(Aus: Moers Festival-Blog 2015 – Scroll down for English version)
Eigentlich war es anders geplant. Dieser Blog sollte in seinen verdienten Sommer- und Winterschlaf verabschiedet werden, um dann einige Wochen vor dem nächsten Festival wieder aufgeweckt zu werden. Doch auf Grund des Todes von Ornette Coleman, der 1981 und 2011 in Moers aufgetreten ist, haben wir diesen Plan geändert und schicken noch einen Beitrag als Nachzügler hinterher.
Am vergangenen Samstag fanden die Trauerfeierlichkeiten für Ornette Coleman statt. Ort war die Riverside Church in Harlem, die für ihr politisches Engagement und mit knapp 120 Metern als höchste Kirche in den USA bekannt ist.
Mitglieder der Familie und eingeladene Gäste trafen sich vor der eigentlichen Trauerfeier in einem kleinen Nebenraum dieser gewaltigen Kirche und bekamen Gelegenheit zum „Viewing“, dem Abschiednehmen am offenen Sarg. Die Trauerfeier, der „Funeral Service“, begann unter großer öffentlicher Anteilnahme um 11.00 Uhr und dauerte über dreieinhalb Stunden. Noch nie habe ich so eine lockere, heitere Trauerfeier erlebt. Fast jeder Redner begann mit einem Scherz oder wählte zumindest einen humorvollen Einstieg. Die zahlreichen Redebeiträge von Weggefährten, Journalisten, Dichtern, Schriftstellern, Musikern und vor allen Dingen Mitgliedern der Familie wurden von kurzen musikalischen Beiträgen unterbrochen – oder umgekehrt, je nachdem wie man es sehen möchte. Der musikalische Reigen begann mit Beiträgen von Pharoah Sanders, Cecil Taylor, Henry Threadgill & Jason Moran, Geri Allen & Ravi Coltrane, Jack DeJohnette & Savion Glover und endete mit der Prime Time Band und einer Allstar Band unter der Leitung von Denardo Coleman. Nach der Trauerfeier ging es zum „Internment“ auf den Woodlawn Cemetery in die Bronx und anschließend zum „Repass“ in ein Restaurant nach Harlem.
Am meisten haben mich die Wortbeiträge, die sogenannten „Reflections“, beeindruckt. Jeder Redner (u.a. Larry Blumenfeld, Carl Berger und Yoko Ono) berichtete von seinen ganz persönlichen Erlebnissen mit Ornette.

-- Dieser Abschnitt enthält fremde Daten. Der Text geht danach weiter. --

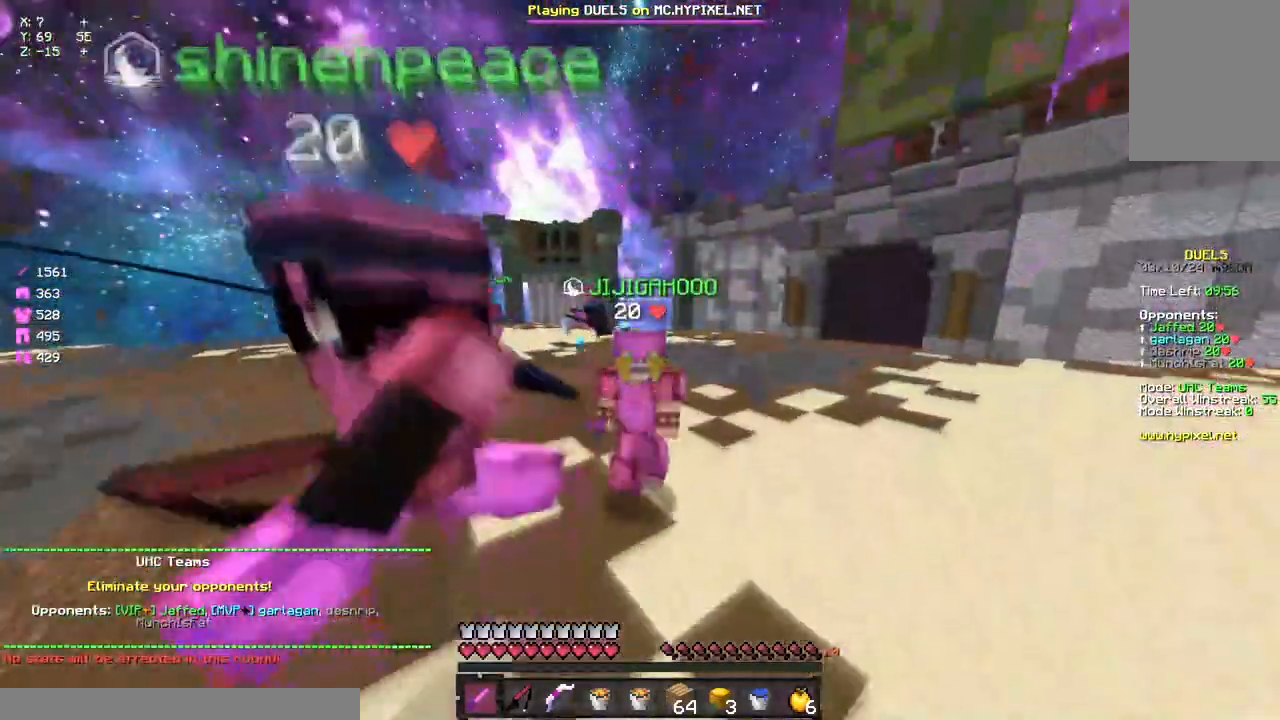
{"keys": ["space", "w"], "mouse": [], "events": []}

Auch wenn ich nicht annähernd so viele Begegnungen mit ihm vorweisen kann, möchte ich hier doch von einigen Erlebnissen berichten, die sich alle während der Trauerfeier noch einmal vor meinem geistigen Auge abspielten:
Zwei Jahre nachdem ich Ornette Coleman zum ersten Mal live erlebt hatte (1981 mit Primetime in Moers!) begegnete er mir in einem Interview mit Joachim-Ernst Berendt wieder. Bei diesem Interview, das ich im Juni 1983 für den Deutschlandfunk geführt hatte, ging es um Musikjournalismus und Musikkritik. Berendt sprach dabei über die Fehleinschätzung der klassischen Jazzkritik in Bezug auf Musiker wie Thelonius Monk und Ornette Coleman und lieferte indirekt die Begründung, warum Ornette ein Outsider in einer Outsider-Musik war:
Und am Beispiel von Albert Ayler räumte Berendt ein, auch nicht frei von Fehlurteilen gewesen zu sein:
(Zwei Auszüge aus einem Interview mit Joachim-Ernst Berendt am 9. Juni 1983 in seinem Wohnhaus in der Nähe von Baden-Baden)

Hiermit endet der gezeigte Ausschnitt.